:: WHAT YOU WILL DO ::
Each entry must come back word for word; drop the images as you go.

:: DATA FOR THIS EXERCISE ::
══════════════════════════════

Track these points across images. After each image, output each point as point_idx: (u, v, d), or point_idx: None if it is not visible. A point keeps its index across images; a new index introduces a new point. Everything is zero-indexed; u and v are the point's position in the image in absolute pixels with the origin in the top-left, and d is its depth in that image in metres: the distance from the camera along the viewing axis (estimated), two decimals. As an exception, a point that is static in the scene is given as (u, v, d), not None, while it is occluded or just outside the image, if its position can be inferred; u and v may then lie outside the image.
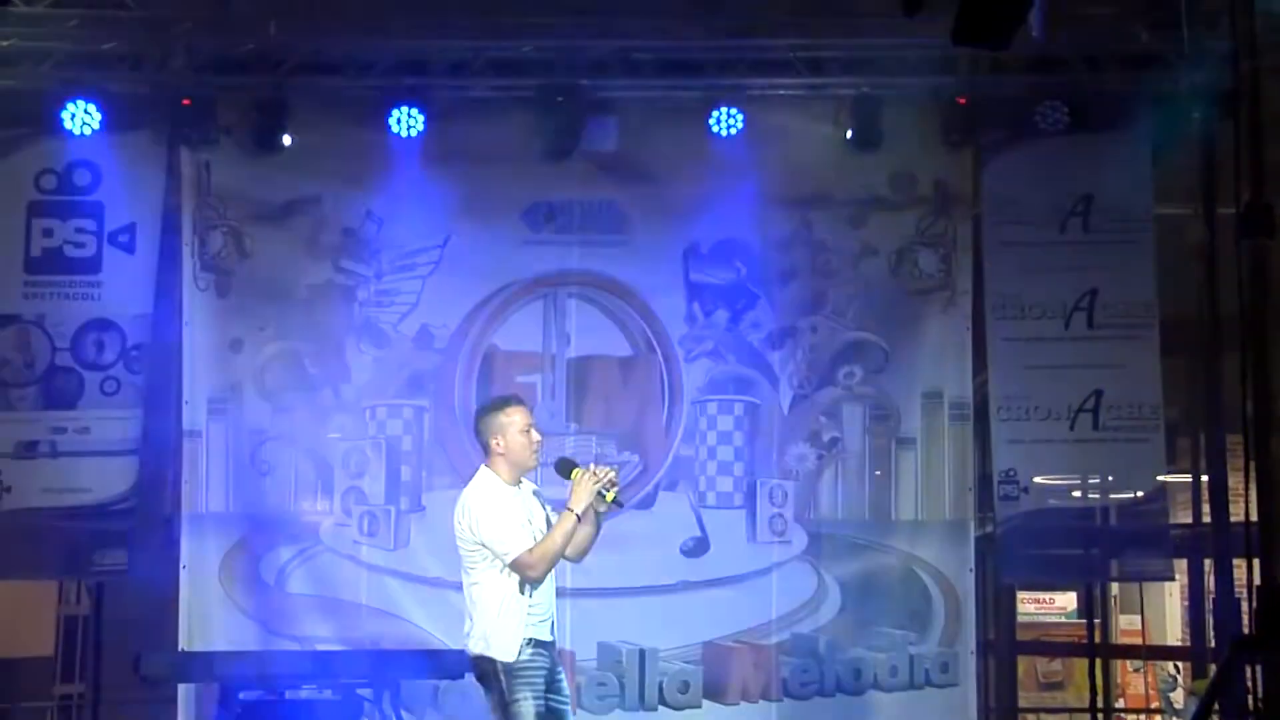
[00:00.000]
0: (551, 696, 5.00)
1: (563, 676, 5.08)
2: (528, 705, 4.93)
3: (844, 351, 7.56)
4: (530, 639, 4.99)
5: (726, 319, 7.57)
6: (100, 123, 7.15)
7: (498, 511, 4.99)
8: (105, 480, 7.23)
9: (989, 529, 7.61)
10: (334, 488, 7.42)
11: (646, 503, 7.45)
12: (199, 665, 6.75)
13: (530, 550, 4.94)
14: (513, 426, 5.04)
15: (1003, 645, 8.16)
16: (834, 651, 7.40)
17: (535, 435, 5.05)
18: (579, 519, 4.87)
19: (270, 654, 6.95)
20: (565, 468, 5.02)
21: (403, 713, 6.59)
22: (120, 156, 7.25)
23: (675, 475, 7.52)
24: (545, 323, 7.53)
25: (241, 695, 6.42)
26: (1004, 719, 8.09)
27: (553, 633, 5.05)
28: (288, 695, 6.45)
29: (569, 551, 5.02)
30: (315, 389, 7.45)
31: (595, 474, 4.91)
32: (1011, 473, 7.33)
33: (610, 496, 4.85)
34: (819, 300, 7.60)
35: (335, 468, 7.41)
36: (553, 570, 5.02)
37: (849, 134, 7.38)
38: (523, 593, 4.97)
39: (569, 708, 5.10)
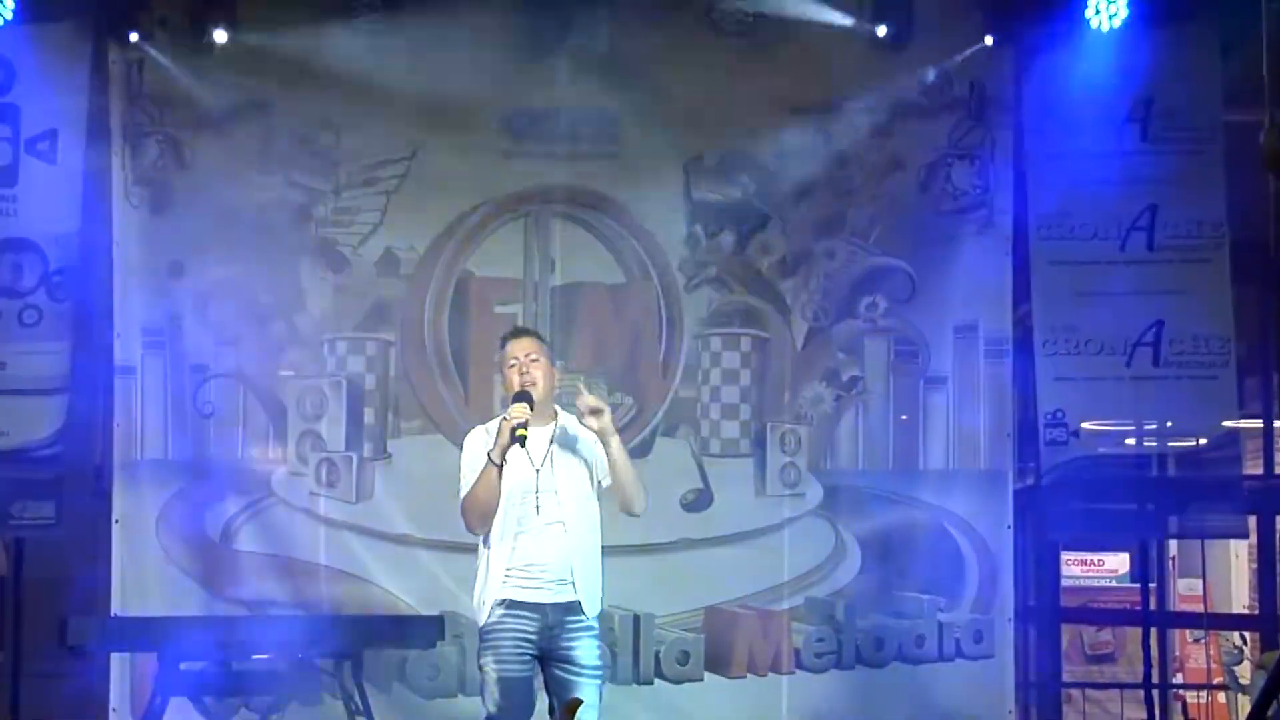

══════════════════════════════

:: RESPONSE ::
Track these points across images. After each image, output each point as point_idx: (u, v, d), or point_idx: None if it is not visible. A point keeps its index across images; a new index introduces a new point. Everything is zero-indexed; u and v are the point's position in the image in absolute pixels with the origin in the top-left, and d is its depth in that image in metres: the distance from the camera along the viewing axis (estimated), two decimals. As an exception, a point that is static in the scene is given as (u, v, d), not None, while it is occluded or just outside the image, if its position can be inferred; u and v may then lie outside the image.
[00:00.000]
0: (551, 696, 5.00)
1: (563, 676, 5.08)
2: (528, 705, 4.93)
3: (844, 351, 7.56)
4: (530, 639, 4.99)
5: (726, 319, 7.57)
6: (100, 123, 7.15)
7: (498, 511, 4.99)
8: (105, 480, 7.23)
9: (989, 529, 7.61)
10: (334, 488, 7.42)
11: (646, 503, 7.45)
12: (199, 665, 6.75)
13: (530, 550, 4.94)
14: (513, 426, 5.04)
15: (1003, 645, 8.16)
16: (834, 651, 7.40)
17: (535, 435, 5.05)
18: (579, 519, 4.87)
19: (270, 654, 6.95)
20: (565, 468, 5.02)
21: (403, 713, 6.59)
22: (120, 156, 7.25)
23: (675, 475, 7.52)
24: (545, 323, 7.53)
25: (241, 695, 6.42)
26: (1004, 719, 8.09)
27: (553, 633, 5.05)
28: (288, 695, 6.45)
29: (569, 551, 5.02)
30: (315, 389, 7.45)
31: (595, 474, 4.91)
32: (1011, 473, 7.33)
33: (610, 496, 4.85)
34: (819, 300, 7.60)
35: (335, 468, 7.41)
36: (553, 570, 5.02)
37: (849, 134, 7.38)
38: (523, 593, 4.97)
39: (569, 708, 5.10)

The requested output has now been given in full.